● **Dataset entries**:
_____

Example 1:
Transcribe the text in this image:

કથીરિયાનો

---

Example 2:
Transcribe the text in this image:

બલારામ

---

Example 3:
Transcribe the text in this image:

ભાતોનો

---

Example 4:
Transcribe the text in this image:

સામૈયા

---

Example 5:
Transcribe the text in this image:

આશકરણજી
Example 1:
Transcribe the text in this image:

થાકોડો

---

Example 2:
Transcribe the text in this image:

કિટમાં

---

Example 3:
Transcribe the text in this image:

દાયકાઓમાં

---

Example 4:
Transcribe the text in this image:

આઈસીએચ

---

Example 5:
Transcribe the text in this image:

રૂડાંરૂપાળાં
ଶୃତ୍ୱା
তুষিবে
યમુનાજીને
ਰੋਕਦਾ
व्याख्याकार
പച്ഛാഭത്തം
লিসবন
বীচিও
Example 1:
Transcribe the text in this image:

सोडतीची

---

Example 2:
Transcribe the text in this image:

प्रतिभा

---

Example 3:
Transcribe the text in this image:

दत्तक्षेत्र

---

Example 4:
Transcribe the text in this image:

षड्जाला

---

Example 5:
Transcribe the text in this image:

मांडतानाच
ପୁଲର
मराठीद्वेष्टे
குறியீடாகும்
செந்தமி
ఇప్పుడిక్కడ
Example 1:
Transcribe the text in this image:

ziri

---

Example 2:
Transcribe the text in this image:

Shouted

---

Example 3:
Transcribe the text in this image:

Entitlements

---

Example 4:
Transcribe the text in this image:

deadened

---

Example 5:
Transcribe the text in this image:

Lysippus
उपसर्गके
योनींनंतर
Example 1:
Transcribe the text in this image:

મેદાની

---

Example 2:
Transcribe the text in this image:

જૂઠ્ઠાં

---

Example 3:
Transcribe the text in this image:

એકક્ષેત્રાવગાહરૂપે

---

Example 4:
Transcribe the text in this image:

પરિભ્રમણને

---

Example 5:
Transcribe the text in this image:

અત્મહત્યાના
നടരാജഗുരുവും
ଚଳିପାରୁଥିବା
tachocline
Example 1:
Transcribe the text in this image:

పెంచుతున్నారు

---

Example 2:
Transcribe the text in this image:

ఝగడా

_____

Keeping every word as it is, repeat all of the records.

Example 1:
Transcribe the text in this image:

કથીરિયાનો

---

Example 2:
Transcribe the text in this image:

બલારામ

---

Example 3:
Transcribe the text in this image:

ભાતોનો

---

Example 4:
Transcribe the text in this image:

સામૈયા

---

Example 5:
Transcribe the text in this image:

આશકરણજી
Example 1:
Transcribe the text in this image:

થાકોડો

---

Example 2:
Transcribe the text in this image:

કિટમાં

---

Example 3:
Transcribe the text in this image:

દાયકાઓમાં

---

Example 4:
Transcribe the text in this image:

આઈસીએચ

---

Example 5:
Transcribe the text in this image:

રૂડાંરૂપાળાં
ଶୃତ୍ୱା
তুষিবে
યમુનાજીને
ਰੋਕਦਾ
व्याख्याकार
പച്ഛാഭത്തം
লিসবন
বীচিও
Example 1:
Transcribe the text in this image:

सोडतीची

---

Example 2:
Transcribe the text in this image:

प्रतिभा

---

Example 3:
Transcribe the text in this image:

दत्तक्षेत्र

---

Example 4:
Transcribe the text in this image:

षड्जाला

---

Example 5:
Transcribe the text in this image:

मांडतानाच
ପୁଲର
मराठीद्वेष्टे
குறியீடாகும்
செந்தமி
ఇప్పుడిక్కడ
Example 1:
Transcribe the text in this image:

ziri

---

Example 2:
Transcribe the text in this image:

Shouted

---

Example 3:
Transcribe the text in this image:

Entitlements

---

Example 4:
Transcribe the text in this image:

deadened

---

Example 5:
Transcribe the text in this image:

Lysippus
उपसर्गके
योनींनंतर
Example 1:
Transcribe the text in this image:

મેદાની

---

Example 2:
Transcribe the text in this image:

જૂઠ્ઠાં

---

Example 3:
Transcribe the text in this image:

એકક્ષેત્રાવગાહરૂપે

---

Example 4:
Transcribe the text in this image:

પરિભ્રમણને

---

Example 5:
Transcribe the text in this image:

અત્મહત્યાના
നടരാജഗുരുവും
ଚଳିପାରୁଥିବା
tachocline
Example 1:
Transcribe the text in this image:

పెంచుతున్నారు

---

Example 2:
Transcribe the text in this image:

ఝగడా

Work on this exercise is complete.